I was divorced two years before the Iranian revolution in 1979. The Iranian court awarded me my three children. When the revolution came, I only had a means to support my children and myself in Iran. A law was passed that all women had to wear the hijab. It began as a following of a country’s law, but I grew to love wearing the hijab because it helped me discipline myself. Later I moved back to the US and when I became post-menopausal, the Quran said that I did not need to be so careful. My children lived in three different states in the US, and none of them lived in Chicago where I worked. I had to travel by air to visit them. I found when I got on the plane, everyone looked at me with great fear in their eyes. One of the main objectives of the hijab is not to call attention to yourself. I found that I was doing just that so I stopped wearing the scarf, but to this day I still only dress modestly.
To all the women reading this, regardless of their faith, what is the bottom line? Is Islam a sexist, patriarchal religion?
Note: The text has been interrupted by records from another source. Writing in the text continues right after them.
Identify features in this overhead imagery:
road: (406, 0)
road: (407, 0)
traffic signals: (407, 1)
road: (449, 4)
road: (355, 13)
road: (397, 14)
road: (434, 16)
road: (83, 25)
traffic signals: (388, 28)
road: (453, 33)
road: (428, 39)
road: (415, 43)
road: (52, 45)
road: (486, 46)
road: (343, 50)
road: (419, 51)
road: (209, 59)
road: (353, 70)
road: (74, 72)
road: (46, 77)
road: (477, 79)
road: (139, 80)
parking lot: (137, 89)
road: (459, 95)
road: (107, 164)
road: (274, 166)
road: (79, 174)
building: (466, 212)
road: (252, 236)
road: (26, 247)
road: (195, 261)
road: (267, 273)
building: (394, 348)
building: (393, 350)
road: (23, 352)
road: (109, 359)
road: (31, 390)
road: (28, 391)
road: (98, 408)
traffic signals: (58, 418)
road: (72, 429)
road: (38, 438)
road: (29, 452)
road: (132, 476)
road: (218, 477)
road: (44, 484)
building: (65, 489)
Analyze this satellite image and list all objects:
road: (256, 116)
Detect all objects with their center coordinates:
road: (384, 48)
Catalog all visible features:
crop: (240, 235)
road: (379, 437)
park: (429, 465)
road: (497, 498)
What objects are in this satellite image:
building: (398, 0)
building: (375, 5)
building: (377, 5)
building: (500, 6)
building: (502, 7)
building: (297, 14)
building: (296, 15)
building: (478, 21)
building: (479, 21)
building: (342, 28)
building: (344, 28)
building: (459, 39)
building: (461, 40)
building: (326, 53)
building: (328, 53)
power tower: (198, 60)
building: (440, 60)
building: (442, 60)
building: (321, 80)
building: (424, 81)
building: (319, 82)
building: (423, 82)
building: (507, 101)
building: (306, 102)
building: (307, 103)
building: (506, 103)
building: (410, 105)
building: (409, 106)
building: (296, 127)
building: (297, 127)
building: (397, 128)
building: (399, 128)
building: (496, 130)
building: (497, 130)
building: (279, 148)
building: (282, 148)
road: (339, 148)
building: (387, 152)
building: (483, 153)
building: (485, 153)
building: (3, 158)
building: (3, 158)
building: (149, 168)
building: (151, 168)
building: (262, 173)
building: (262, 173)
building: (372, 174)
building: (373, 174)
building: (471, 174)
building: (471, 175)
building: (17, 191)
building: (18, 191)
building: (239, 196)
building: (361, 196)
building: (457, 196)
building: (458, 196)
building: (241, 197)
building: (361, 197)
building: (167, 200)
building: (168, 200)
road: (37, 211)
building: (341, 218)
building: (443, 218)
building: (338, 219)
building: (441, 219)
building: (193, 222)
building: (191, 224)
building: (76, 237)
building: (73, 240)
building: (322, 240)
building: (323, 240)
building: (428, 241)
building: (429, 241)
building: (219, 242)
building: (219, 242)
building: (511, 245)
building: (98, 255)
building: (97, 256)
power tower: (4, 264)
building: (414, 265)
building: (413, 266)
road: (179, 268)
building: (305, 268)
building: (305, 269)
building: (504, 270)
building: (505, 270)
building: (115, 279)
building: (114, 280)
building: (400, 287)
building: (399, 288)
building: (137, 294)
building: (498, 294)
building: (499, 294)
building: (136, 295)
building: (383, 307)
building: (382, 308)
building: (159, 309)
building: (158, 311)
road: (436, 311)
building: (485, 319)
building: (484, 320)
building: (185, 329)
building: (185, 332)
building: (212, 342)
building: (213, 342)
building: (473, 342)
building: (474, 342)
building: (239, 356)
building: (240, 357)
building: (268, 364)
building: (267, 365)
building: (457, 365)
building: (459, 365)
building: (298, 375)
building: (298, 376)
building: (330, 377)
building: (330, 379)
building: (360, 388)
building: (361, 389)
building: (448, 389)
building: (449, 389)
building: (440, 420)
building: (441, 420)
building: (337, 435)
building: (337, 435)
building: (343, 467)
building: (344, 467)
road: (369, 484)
Not in my view. I find Islam liberating! The question has to do with free will. As it is interpreted in the West, it means the freedom to do whatever you want to do when you want to do it. This is not free will, but pursuing our own desires. When we pursue our own desires, we are following our passions (as opposed to our reason). Our passions are known as “the animal soul” (nafs al-amarah). It contains two aspects: lust and anger—qualities we share with animals. If we choose the Western interpretation of “free will” and the pursuit of our own desires, we are following our animal soul, not reasoning with ourselves but following our instincts which have been programmed by God’s will. If we choose the Islamic interpretation of “free will,” we freely choose to follow God’s guidance and do what God enjoins us to do and prohibit what God asks us to prohibit.
You’re the first woman to translate the Qur’an. What are examples of what some other up-and-coming female scholars are doing?
Muslim women are engaged in all areas of activities, bringing people to consciousness about the role that they play in the Islamic community. This includes Muslim women scholars as well as activists. It is amazing overflowing of presence!
In your opinion, what can the next generation of women do to help create the equality and justice that was originally intended for them by the Quran?
Their most important job is to reform Islam from within, not from without by incorporating a western type of feminism on their faith. If we firmly believe that Islam grants us equality and justice, then we need to work for it from within.